VIDCON. In what could only be seen as a massive irony, Viacom has acquired the Vidcon Online Video Convention entity. One may or may not recall that Viacom sued Google and Youtube at one point about copyright infringement. But now the traditional media conglomerate has recognized that new online Media – centered around the VIDCON conventions growing in Europe and Asia – is at the epicenter of the media tectonic plates shifting under our very feet.
I have attended the last four VIDCON conventions in Anaheim. Each time, I came away with a massive amount of knowledge and insight. My last VIDCON in 2017, I did live blogging. I also induced two friends of mine, Heather and Adrian, to attend the event. Neither of them (nor I) are millenials. But we wanted to see what the shifting media world was about as represented by VIDCON.

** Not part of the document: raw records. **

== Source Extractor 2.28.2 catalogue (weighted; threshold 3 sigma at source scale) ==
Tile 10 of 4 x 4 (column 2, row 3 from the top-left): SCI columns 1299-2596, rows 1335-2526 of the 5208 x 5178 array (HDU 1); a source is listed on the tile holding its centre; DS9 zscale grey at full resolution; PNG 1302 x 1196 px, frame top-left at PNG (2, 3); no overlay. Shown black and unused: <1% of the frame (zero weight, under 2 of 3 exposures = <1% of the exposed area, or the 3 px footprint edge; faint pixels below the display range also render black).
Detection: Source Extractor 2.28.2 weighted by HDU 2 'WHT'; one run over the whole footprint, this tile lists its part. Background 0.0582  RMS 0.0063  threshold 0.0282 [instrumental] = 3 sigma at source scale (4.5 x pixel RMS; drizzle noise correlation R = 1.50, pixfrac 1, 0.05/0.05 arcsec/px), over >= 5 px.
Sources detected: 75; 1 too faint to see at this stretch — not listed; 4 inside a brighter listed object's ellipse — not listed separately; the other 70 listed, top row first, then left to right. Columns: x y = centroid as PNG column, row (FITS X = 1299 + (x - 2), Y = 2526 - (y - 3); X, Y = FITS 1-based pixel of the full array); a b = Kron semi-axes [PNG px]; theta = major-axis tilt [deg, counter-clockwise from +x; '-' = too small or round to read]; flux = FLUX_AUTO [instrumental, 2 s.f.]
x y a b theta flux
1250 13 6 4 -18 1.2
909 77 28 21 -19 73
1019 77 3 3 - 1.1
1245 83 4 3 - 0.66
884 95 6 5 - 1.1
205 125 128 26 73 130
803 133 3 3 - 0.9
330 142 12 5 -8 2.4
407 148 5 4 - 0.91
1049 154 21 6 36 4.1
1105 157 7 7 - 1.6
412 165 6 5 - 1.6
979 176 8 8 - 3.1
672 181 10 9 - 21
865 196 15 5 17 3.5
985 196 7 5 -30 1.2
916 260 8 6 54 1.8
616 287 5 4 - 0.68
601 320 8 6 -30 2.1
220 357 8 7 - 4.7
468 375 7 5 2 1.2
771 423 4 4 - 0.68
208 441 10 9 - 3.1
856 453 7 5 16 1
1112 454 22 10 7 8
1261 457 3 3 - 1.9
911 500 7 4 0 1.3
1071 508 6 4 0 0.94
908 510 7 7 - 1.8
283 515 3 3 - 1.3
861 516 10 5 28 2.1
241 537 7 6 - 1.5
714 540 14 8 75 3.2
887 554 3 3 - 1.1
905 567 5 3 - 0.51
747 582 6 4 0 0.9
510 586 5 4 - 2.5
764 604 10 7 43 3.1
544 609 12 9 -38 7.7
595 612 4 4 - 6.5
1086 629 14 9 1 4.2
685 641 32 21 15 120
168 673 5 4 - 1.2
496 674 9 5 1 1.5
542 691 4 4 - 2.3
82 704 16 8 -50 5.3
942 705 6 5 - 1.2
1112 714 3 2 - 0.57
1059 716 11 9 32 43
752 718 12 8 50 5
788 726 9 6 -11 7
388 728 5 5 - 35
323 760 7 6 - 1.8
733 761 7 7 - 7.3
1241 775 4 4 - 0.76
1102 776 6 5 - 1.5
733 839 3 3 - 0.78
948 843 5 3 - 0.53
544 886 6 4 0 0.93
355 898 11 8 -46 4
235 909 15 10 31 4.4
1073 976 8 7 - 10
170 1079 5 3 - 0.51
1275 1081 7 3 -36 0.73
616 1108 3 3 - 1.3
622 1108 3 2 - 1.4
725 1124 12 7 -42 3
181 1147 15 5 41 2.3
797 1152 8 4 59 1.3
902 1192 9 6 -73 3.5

The move is part of Viacom’s efforts to expand beyond its TV legacy into next-generation entertainment platforms, as well as to expand the media conglomerate’s live-events business. The acquisition also raises the prospect of VidCon coverage being carried on Viacom’s cable nets, which include Nickelodeon and MTV. (A Viacom rep said there are currently no plans for VidCon-related TV programming.)
VIDCON has conferences, speakers, industry related events (traditional Old Media and New Media) as well as media entrepreneurs, YouTube personalities and more.
“I’m so happy that we found such a strong, successful, and progressive company to give our team the stability and resources needed to make bold moves at home and grow what we’re doing internationally,” Hank Green said in a statement, adding that Viacom “has decades of expertise creating incredible live events for fans.”
Over the past year, Viacom has been ratcheting up its focus on social media and internet video — an attempt to reach Gen Z and millennial audiences, demos have been at the core of its TV properties.
Last month Viacom acquired Whosay, an influencer marketing firm incubated by CAA that specializes in targeting young audiences online with branded content. And in the fall of 2017, Viacom hired Kelly Day — previously chief business officer for Awesomeness — to run a newly formed digital studio dedicated to short-form content.